Quali gli strumenti in mano a Lecornu per riuscire in una «missione impossibile» nel suo ruolo di «negoziatore», anticipato dal leader del partito macroniano, Gabriel Attal? Macron - secondo gli osservatori - deve necessariamente avergliene garantiti. E il primo di questi sarebbe l'autorizzazione a fare finalmente vere aperture, se non concessioni, ai socialisti. E la prima richiesta di Faure era la «tassa Zucman», la tassa sui patrimoni dei super ricchi.

Per una volta, Macron che si proclamava «maestro del tempo» e che ha sempre preso tempo prima di scegliere i suoi uomini-chiave, ha deciso in poche ore. Evitando di tergiversare o, come chiedevano dalla gauche, di ricevere i capi dei partiti della sinistra prima di decidere. Ha contato, nella sua premura, anche l'esigenza di «non avere un potere vacante» alla vigilia del movimento «Bloquons tout», che si prefigge di bloccare la Francia. E di cui si ignorano i contorni e le potenzialità, essendo nato e cresciuto sui social.

Una delle doti principali del nuovo premier, dicono quelli che gli hanno lavorato vicino, è la discrezione, la capacità di mantenere toni pacati, di mediare. «Sébastien - ha detto di lui uno stretto collaboratore di Edouard Philippe, ex premier che ha avuto Lecornu come giovanissimo ministro - è un grande talento della politica, in grado di parlare alla destra e alla sinistra, è uno straordinario uomo di dialogo».

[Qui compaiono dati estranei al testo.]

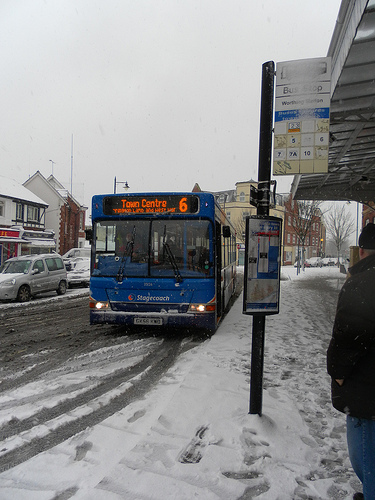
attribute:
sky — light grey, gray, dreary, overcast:
[1, 2, 374, 241]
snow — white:
[1, 267, 360, 498]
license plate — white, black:
[132, 315, 162, 327]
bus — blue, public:
[86, 191, 241, 334]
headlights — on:
[192, 301, 205, 315]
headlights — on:
[90, 302, 106, 312]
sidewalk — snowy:
[88, 275, 373, 499]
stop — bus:
[87, 1, 373, 500]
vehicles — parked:
[1, 251, 69, 308]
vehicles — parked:
[66, 256, 93, 288]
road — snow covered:
[3, 255, 251, 497]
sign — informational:
[235, 213, 288, 324]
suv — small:
[56, 242, 88, 276]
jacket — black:
[324, 257, 375, 420]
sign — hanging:
[270, 57, 333, 179]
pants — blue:
[342, 409, 374, 500]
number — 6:
[178, 195, 189, 213]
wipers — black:
[161, 240, 185, 283]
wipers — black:
[114, 240, 134, 278]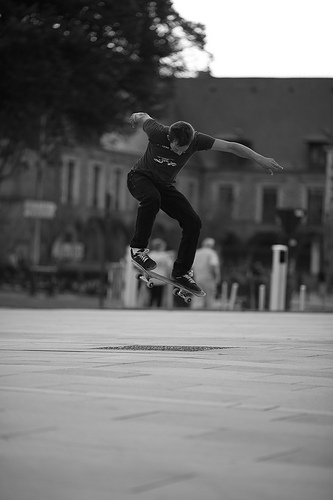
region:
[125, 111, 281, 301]
a guy riding on a skateboard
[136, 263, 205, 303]
a boy's skateboard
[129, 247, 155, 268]
a guy's right shoe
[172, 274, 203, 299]
a guy's left shoe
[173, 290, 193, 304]
a skateboard's front wheels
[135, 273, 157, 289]
a skateboard's rear wheels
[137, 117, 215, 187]
a skateboarder's shirt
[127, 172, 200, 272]
a skateboarder's pants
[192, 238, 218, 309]
a man standing by a street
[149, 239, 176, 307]
a woman standing in the street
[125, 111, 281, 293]
skateboarder inb the air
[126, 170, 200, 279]
black pants of skateboarder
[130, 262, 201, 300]
black skateboard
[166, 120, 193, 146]
short black hair of skateboard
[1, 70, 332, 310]
building in the back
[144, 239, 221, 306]
two people walking in a park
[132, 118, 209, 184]
black t-shirt of skateboarder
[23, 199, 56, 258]
signboard in pole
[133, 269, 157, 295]
two front wheels of skateboard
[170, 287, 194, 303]
two back wheels of skateboard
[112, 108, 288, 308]
Young man skateboarding.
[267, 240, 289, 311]
silver colored container in the background.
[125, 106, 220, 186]
Young man wearing a t-shirt.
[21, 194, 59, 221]
Sign on the post.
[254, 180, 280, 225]
Window in the building.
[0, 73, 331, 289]
Building in the background.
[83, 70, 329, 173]
Roof on the building.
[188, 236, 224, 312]
Older man walking in the background.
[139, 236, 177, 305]
Older woman walking in the background.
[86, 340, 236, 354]
Grate in the pavement.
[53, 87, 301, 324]
a kid on a skateboard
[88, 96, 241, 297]
he is doing a stunt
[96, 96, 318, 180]
his arms are extended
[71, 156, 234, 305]
he is lifting the board off of the ground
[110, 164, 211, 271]
he is wearing dark colored pants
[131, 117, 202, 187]
he has on a t-shirt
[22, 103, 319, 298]
the background behind the skateboarder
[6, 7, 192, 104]
trees above the skater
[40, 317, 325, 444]
concrete ground below the skater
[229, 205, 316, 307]
objects in the background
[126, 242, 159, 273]
Foot Turned to the side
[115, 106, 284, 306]
Skateboarder performing a trick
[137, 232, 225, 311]
Blurry old couple in the background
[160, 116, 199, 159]
Man's head is pointing down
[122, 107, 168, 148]
Right arm extending backwards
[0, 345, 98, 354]
Shadow being cast from skateboarder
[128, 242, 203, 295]
Pair of black and white tennis shoes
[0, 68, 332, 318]
Building in the background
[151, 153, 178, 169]
White logo on man's shirt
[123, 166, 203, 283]
Black Denim Jeans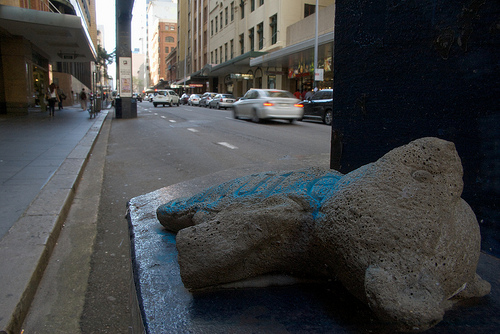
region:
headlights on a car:
[254, 98, 313, 115]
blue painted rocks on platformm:
[137, 158, 347, 274]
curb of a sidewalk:
[29, 111, 115, 321]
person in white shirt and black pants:
[39, 77, 69, 127]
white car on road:
[218, 78, 302, 158]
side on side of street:
[81, 49, 145, 169]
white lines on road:
[154, 90, 244, 158]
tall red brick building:
[143, 25, 199, 100]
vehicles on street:
[62, 69, 314, 142]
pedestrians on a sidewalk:
[4, 68, 108, 121]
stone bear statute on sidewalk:
[158, 141, 497, 326]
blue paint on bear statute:
[157, 164, 331, 220]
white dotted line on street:
[135, 89, 236, 163]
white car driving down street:
[229, 82, 304, 119]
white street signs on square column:
[113, 56, 131, 97]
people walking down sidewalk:
[44, 79, 88, 109]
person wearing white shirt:
[47, 81, 58, 111]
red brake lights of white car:
[256, 94, 303, 115]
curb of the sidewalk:
[18, 100, 125, 325]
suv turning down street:
[143, 84, 180, 106]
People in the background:
[41, 70, 94, 123]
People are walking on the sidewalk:
[35, 72, 90, 122]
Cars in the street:
[147, 72, 334, 135]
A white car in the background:
[227, 80, 308, 130]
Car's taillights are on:
[254, 87, 304, 122]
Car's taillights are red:
[256, 91, 308, 123]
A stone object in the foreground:
[146, 128, 495, 333]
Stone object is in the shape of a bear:
[139, 118, 499, 330]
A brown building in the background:
[153, 13, 178, 80]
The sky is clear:
[96, 1, 179, 78]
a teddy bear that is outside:
[74, 50, 497, 280]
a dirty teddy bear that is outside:
[122, 115, 492, 310]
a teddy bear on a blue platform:
[64, 40, 494, 291]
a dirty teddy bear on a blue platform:
[109, 27, 486, 328]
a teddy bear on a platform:
[97, 62, 492, 332]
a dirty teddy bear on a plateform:
[94, 68, 486, 312]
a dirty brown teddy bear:
[104, 80, 499, 305]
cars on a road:
[129, 18, 392, 205]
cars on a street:
[122, 26, 336, 178]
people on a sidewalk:
[0, 37, 180, 136]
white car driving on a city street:
[233, 86, 305, 122]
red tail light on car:
[264, 101, 272, 106]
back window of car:
[263, 89, 292, 98]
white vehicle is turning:
[152, 87, 182, 107]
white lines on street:
[217, 139, 237, 153]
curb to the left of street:
[5, 105, 110, 332]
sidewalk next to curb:
[1, 100, 88, 278]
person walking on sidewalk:
[47, 81, 56, 113]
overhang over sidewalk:
[3, 8, 98, 67]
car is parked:
[205, 91, 237, 108]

Tanto da avere il mandato di trattare con i socialisti pur potendo contare su buoni rapporti con il Rassemblement National: provocarono polemiche una serie di cene di Lecornu con Marine Le Pen e i suoi deputati prima delle europee 2024. Con il giovane premier, inoltre, Macron porta a Matignon una vera e propria controfigura di se stesso, che agirà sotto la diretta autorità dell'Eliseo. E, come vantaggio, avrà quello di non essere un candidato presidenziale, proprio come voleva Macron.